#### Your goal
Your task is to copy the data exactly while leaving out every picture.

Stored records
____

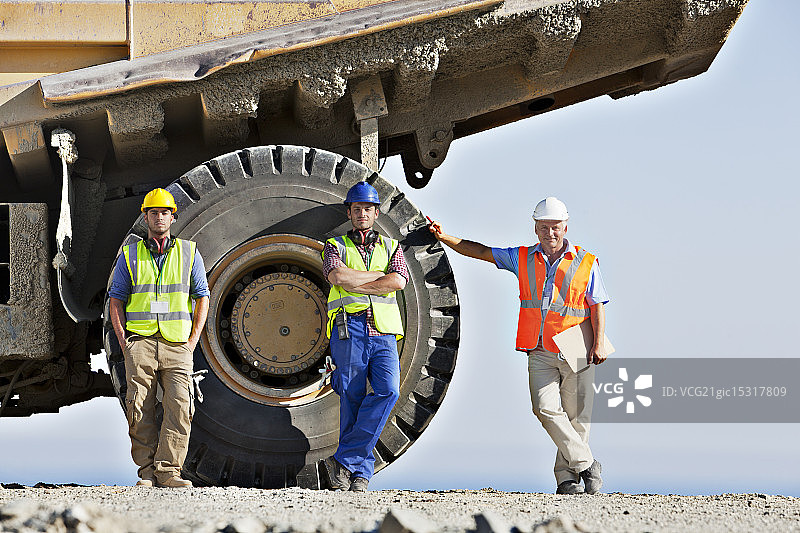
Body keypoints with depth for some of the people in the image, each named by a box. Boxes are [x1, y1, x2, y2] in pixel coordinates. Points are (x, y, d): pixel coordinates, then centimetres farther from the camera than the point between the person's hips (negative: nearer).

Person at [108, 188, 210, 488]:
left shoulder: (189, 253, 11)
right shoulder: (130, 255, 11)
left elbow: (202, 297, 11)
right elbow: (116, 300, 11)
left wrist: (193, 340, 2)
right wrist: (122, 340, -1)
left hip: (177, 344, 0)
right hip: (140, 341, 0)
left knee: (180, 405, -14)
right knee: (140, 410, -6)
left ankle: (168, 470, -14)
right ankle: (147, 472, -1)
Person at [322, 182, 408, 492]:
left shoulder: (391, 248, 19)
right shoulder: (336, 247, 14)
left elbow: (398, 281, -2)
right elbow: (337, 276, -9)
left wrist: (354, 284, -5)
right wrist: (379, 275, -4)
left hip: (384, 332, 1)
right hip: (349, 329, -1)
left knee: (387, 390, -19)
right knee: (352, 400, -5)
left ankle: (344, 460, -17)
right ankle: (360, 473, -3)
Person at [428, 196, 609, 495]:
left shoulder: (585, 263, 5)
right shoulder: (523, 259, 12)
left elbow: (597, 305, 3)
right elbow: (478, 251, 16)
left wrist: (598, 343, -9)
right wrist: (444, 238, 8)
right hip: (540, 355, 2)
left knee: (577, 417, -3)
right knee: (546, 409, -17)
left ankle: (566, 476, 8)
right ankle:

____

#### Solution to this problem
Body keypoints with depth for some of the people in the image, each named by a box. Boxes are [x1, y1, x2, y2] in pixel coordinates. Points are (x, y, d): pixel coordinates, then centimetres farther from the camera than the point between the person's hips (negative: nearer).

Person at [108, 188, 210, 488]:
left shoulder: (189, 253, 11)
right shoulder: (130, 255, 11)
left elbow: (202, 297, 11)
right elbow: (116, 300, 11)
left wrist: (193, 340, 2)
right wrist: (122, 340, -1)
left hip: (177, 344, 0)
right hip: (140, 341, 0)
left knee: (180, 405, -14)
right knee: (140, 410, -6)
left ankle: (168, 470, -14)
right ankle: (147, 472, -1)
Person at [322, 182, 408, 492]:
left shoulder: (391, 248, 19)
right shoulder: (336, 247, 14)
left elbow: (398, 281, -2)
right elbow: (337, 276, -9)
left wrist: (354, 284, -5)
right wrist: (379, 275, -4)
left hip: (384, 332, 1)
right hip: (349, 329, -1)
left knee: (387, 390, -19)
right knee: (352, 400, -5)
left ankle: (344, 460, -17)
right ankle: (360, 473, -3)
Person at [428, 196, 609, 495]:
left shoulder: (585, 263, 5)
right shoulder: (523, 259, 12)
left elbow: (597, 305, 3)
right elbow: (478, 251, 16)
left wrist: (598, 343, -9)
right wrist: (444, 238, 8)
right hip: (540, 355, 2)
left knee: (577, 417, -3)
right knee: (546, 409, -17)
left ankle: (566, 476, 8)
right ankle:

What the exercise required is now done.